# Text provided:
>>>
Mr Lucas, the Oedipus figure of "The Road from Colonus", is on a visit to Greece, and in common with the Oedipus of legend is growing very old. He has lost interest in people and their affairs, and seldom listens when they speak to him. The dream of his life, a visit to Greece, is being realised, but with none of the magic to which he had confidently looked forward for forty years. Then beside a tiny Khan, or country inn, surrounded by magnificent trees, a transfiguring moment awaits him. One of the great trees is hollow, and from out of it there gushes, to his amazement, an impetuous spring coating the bank with fern and moss and flowing on to create a fertile meadow beyond. The simple country folk paying "to beauty and mystery such tribute as they could" have cut a shrine in the rind of the tree and adorned it with native offerings to the "presiding Power". With a curious sense of companionship, Mr Lucas approaches, spreads out his arms and leans back against the tree:
His eyes closed, and he had the strange feeling of one who is moving, yet at peace—the feeling of the swimmer, who, after long struggle with chopping seas, finds that after all the tide will sweep him to his goal.
<<<
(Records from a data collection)
>>>
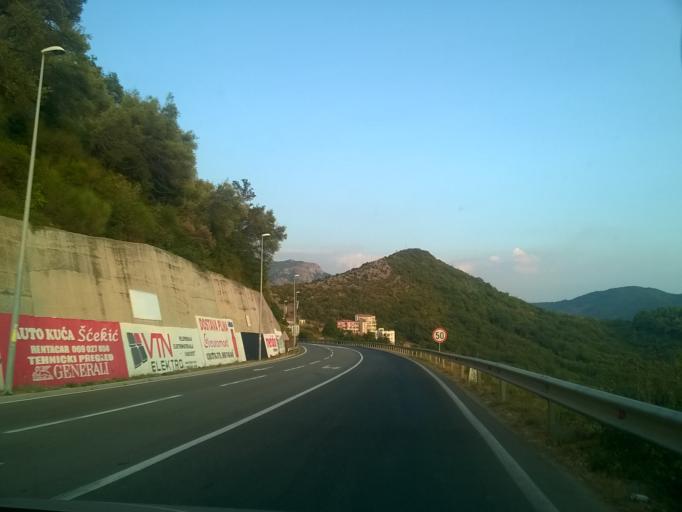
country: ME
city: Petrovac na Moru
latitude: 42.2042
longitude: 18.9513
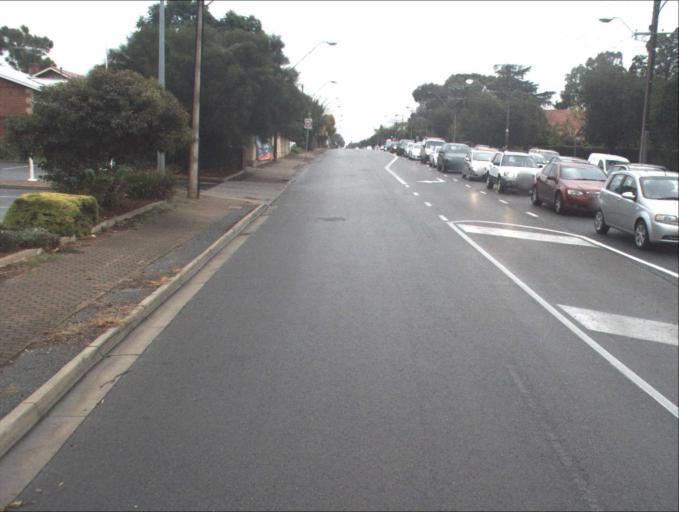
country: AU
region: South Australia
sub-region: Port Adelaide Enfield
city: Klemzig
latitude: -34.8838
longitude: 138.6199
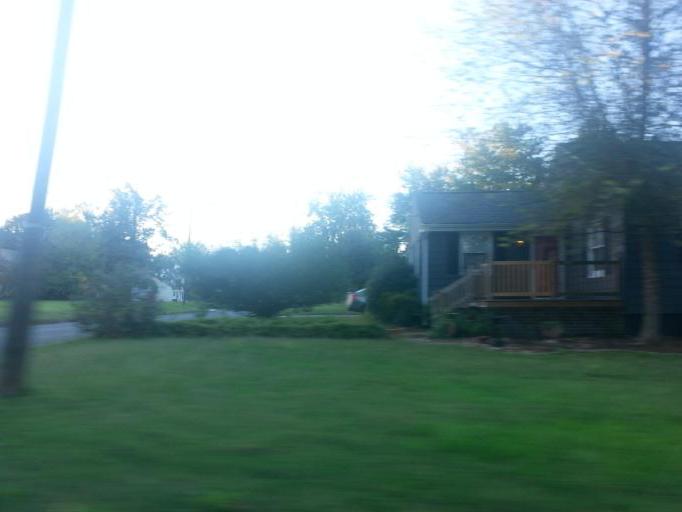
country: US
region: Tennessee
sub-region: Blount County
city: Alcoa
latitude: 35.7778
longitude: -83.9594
<<<
# Directives:
1 > Answer these questions using the passage about Mr Lucas:
(a) For how many years had Mr Lucas looked forward to a visit to Greece?
(b) What gushes out of the hollow tree beside the Khan?
(c) What have the country folk cut in the rind of the tree?
2 > In the passage about Mr Lucas, translate this sentence into Spanish: "He has lost interest in people and their affairs, and seldom listens when they speak to him."

# Answers to each task:
1 >
(a) Forty years.
(b) An impetuous spring.
(c) A shrine.

2 > Ha perdido el interés por la gente y sus asuntos, y rara vez escucha cuando le hablan.